His most recent release, 2006’s Night Ripper, features samples as varied as Boston, Black Eyed Peas, Fleetwood Mac, Technotronic, James Taylor, Madonna, Smashing Pumpkins, The Beatles and Jefferson Airplane, all blended seamlessly into a non-stop party going on behind a barrage of rap and hip-hop vocals. But the recorded music is just a byproduct. For Gillis, the whole point of Girl Talk has always been performing live. “I think a lot of people see me now, and they think I had to come up with a way to perform live, but from the moment I started doing remixes and cutting up songs, I thought, ‘This is my band and I’m going to perform live.’ I didn’t come from that DJ background.” Gillis’ music has its roots in what he calls “audio collagists” like John Oswald and Negativland. In high school he was in an avant-garde noise band and dabbled with things like skipping CDs and physical tape collage. Once high school was over and his band split, Gillis was influenced by the growing trend of using computers to dissect and rearrange music to start a band based on the idea of audio collage. What started out in 2000 as “really weird experimental work” has grown more accessible since then. Girl Talk live shows are exercises in controlled chaos, with Gillis as the eye of the storm. “He just sort of gets people energized,” Hunt said. “He gets people dancing and gets them moving and everyone rushes onto the stage. The barrier between the performer and the artist gets broken down and it turns into one big, crazy party.” And the party just keeps getting bigger. Hunt said when he first approached Gillis, who still manages himself, about working with him, he was content just doing shows in basements and clubs. Then Night Ripper started to break and he found himself selling out shows and facing more inquiries than he could handle. Gillis went back to Hunt.

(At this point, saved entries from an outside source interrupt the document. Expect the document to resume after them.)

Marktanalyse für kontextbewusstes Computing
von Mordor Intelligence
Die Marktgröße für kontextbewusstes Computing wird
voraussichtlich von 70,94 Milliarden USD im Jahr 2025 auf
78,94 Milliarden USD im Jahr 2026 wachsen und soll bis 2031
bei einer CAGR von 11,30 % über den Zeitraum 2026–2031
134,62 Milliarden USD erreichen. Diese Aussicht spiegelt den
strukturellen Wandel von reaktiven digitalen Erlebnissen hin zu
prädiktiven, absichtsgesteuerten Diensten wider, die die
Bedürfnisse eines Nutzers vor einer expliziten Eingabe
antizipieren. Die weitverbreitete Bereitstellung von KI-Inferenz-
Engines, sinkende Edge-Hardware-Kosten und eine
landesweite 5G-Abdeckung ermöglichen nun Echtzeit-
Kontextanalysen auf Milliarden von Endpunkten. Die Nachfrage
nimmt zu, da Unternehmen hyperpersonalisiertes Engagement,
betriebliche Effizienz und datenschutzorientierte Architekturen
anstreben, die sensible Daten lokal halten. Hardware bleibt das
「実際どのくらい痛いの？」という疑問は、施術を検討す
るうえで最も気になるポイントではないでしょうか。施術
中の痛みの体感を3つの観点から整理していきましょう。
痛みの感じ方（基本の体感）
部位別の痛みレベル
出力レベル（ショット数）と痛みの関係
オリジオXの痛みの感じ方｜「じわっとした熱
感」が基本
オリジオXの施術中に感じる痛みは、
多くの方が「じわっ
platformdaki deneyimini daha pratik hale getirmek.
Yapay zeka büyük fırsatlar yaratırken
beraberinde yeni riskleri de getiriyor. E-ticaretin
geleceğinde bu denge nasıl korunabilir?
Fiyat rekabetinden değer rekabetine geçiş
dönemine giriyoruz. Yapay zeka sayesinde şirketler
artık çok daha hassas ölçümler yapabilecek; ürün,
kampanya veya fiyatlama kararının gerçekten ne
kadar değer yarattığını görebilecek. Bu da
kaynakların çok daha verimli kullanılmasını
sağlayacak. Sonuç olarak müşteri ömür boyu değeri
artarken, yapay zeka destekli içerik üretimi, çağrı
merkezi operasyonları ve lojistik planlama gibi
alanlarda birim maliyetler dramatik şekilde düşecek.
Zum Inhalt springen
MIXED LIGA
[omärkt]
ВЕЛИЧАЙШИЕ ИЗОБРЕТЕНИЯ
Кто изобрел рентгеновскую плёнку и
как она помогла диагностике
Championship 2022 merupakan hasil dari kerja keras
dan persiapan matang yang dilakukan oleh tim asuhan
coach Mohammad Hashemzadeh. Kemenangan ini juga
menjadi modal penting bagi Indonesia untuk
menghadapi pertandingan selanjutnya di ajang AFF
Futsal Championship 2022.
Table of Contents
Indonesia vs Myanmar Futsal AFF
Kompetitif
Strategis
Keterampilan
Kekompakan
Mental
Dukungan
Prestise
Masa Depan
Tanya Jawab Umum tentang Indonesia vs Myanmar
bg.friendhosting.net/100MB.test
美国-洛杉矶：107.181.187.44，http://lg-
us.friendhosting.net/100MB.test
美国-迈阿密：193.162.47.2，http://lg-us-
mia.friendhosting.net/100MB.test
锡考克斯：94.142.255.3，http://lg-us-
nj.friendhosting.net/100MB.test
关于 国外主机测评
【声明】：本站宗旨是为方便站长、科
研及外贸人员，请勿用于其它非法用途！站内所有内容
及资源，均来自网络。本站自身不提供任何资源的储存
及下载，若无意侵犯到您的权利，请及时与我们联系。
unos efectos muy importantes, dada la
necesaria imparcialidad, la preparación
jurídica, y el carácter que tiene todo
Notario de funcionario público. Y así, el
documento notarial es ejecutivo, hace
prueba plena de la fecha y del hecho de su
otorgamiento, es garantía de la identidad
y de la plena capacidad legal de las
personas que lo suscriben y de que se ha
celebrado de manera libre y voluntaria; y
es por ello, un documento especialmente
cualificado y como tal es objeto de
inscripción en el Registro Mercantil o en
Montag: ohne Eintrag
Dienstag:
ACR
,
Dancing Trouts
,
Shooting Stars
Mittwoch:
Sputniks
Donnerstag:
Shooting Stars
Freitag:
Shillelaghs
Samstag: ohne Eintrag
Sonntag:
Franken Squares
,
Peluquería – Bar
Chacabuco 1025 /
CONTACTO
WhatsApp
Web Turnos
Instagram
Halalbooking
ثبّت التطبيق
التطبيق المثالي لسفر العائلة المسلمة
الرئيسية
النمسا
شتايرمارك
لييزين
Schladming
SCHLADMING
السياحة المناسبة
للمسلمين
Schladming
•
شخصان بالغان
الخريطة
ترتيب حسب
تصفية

Girl Talk’s success is all the more remarkable when you consider that until last Memorial Day, Gillis was living a double life – biomedical engineer by day, rock star by night. No one in his office knew about his alter ego because he would work all week, leave the office on Friday, fly out and do one or two shows, then fly back home for work on Monday. “For seven or eight months that was how all of his shows were booked,” Hunt said. “Fridays and Saturdays only. I would try to pair up two cities that were relatively nearby. Often I would get a college in one city and then I would do the closest major market, which worked very well. It seems bizarre but it gave him the week free. “There were some times when I had to convince people that it was the right thing to do, but every ticketed show that he’s ever played has sold out.” Hunt had so much faith in Gillis that he put holds on venues last February for a full-scale fall tour and began lobbying him to quit his day job. So what’s next? Gillis and Hunt both agree that the odds of an arena tour in Girl Talk’s future are pretty slim, as it would be difficult to keep the house party vibe going once the audience gets too big.
Festivals are a definite possibility – in fact, Gillis played Coachella and Bonnaroo this year to considerable acclaim – but the main focus will be covering more ground and doing multi-night stands to compensate for playing in smaller venues. Gillis has compiled a lot of new material while he’s been out on the road the past year, which he plans to put on a new album for release in early 2008. After that, he’ll go back to doing what he loves best: bringing the party to the masses.